Perry not seeking re-election

 
 

Gov. Rick Perry announced Monday in San Antonio that he will not run for re-election in 2014. As the longest-serving governor in Texas history, Perry has decided that it is time to step down at the end of his term.
“The time has come to pass on the mantle of leadership,” Perry said at a press conference, according to the Associated Press.
When questioned about Perry’s decision to not run in the next election, students said it would be interesting and good to have a new face in the office, despite their varying political views. Paul Ramirez, a sophomore nuclear engineering major said a new governor could be a positive change.

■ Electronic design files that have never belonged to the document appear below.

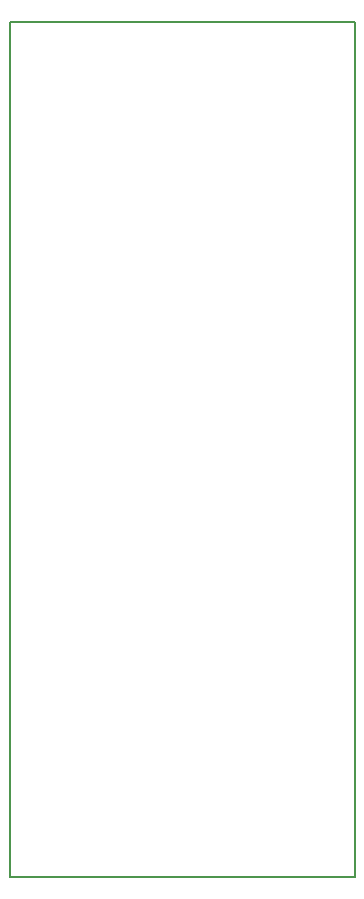
<source format=gbr>
G04 #@! TF.FileFunction,Profile,NP*
%FSLAX46Y46*%
G04 Gerber Fmt 4.6, Leading zero omitted, Abs format (unit mm)*
G04 Created by KiCad (PCBNEW 4.0.7) date Thursday, November 09, 2017 'PMt' 11:15:27 PM*
%MOMM*%
%LPD*%
G01*
G04 APERTURE LIST*
%ADD10C,0.100000*%
%ADD11C,0.150000*%
G04 APERTURE END LIST*
D10*
D11*
X127000000Y-76200000D02*
X128270000Y-76200000D01*
X127000000Y-148590000D02*
X127000000Y-76200000D01*
X156210000Y-148590000D02*
X127000000Y-148590000D01*
X156210000Y-76200000D02*
X156210000Y-148590000D01*
X128270000Y-76200000D02*
X156210000Y-76200000D01*
M02*

</source>
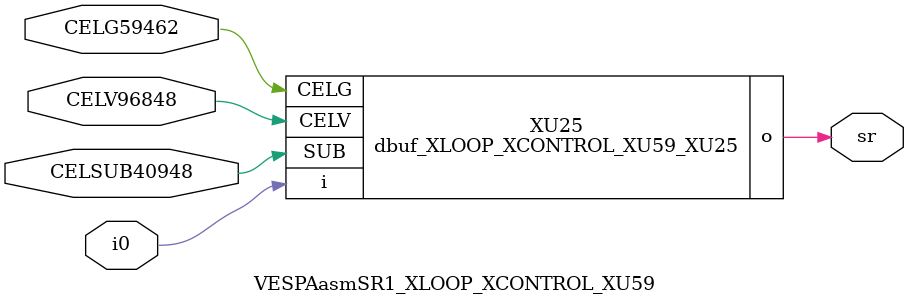
<source format=v>
module dbuf_XLOOP_XCONTROL_XU59_XU25 (CELV,CELG,i,o,SUB);
  input  i;
  output  o;
  input  SUB;
  input  CELG;
  input  CELV;
endmodule

// ------------------------ Module Verilog ---------------
module VESPAasmSR1_XLOOP_XCONTROL_XU59 (i0, sr, CELG59462, CELV96848, CELSUB40948);
input  i0;
output  sr;
input  CELG59462;
input  CELV96848;
input  CELSUB40948;


// ------------------------ Wires ------------------------

// ------------------------ Networks ---------------------
dbuf_XLOOP_XCONTROL_XU59_XU25 XU25 (
.i(i0),
.o(sr),
.SUB(CELSUB40948),
.CELG(CELG59462),
.CELV(CELV96848)
);

endmodule


</source>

“I think it will be good to get someone new into office, someone who won’t have such staunchly conservative views,” Ramirez said. “His run wasn’t bad and it could have been a lot worse.”
Gregory Lanier, a sophomore political science major, said he thought Perry had done a good job for 13 years, but still respected Perry’s decision.
“He’s had a good long run and has served Texas well as a good strong leader, but it may be time for someone new,” Lanier said.
Perry has not stated whether or not he will be turning his gaze to the presidential election of 2016. Lanier said he was curious as to whether or not Perry would begin a second presidential campaign.
“I’m curious to see what his motives are for deciding not to run again, whether he’s through with politics or if he’s planning on running for president,” he said. “His last run was not planned as carefully and he needs to prepare more for this one and show what he’s learned from his last attempt.”
Perry’s first presidential campaign began in August of 2011, and was an initial front-runner for the GOP nomination. He withdrew from the race in January of 2012, after greatly impacting his national image by failing to remember the third of three federal departments he planned to discontinue if elected.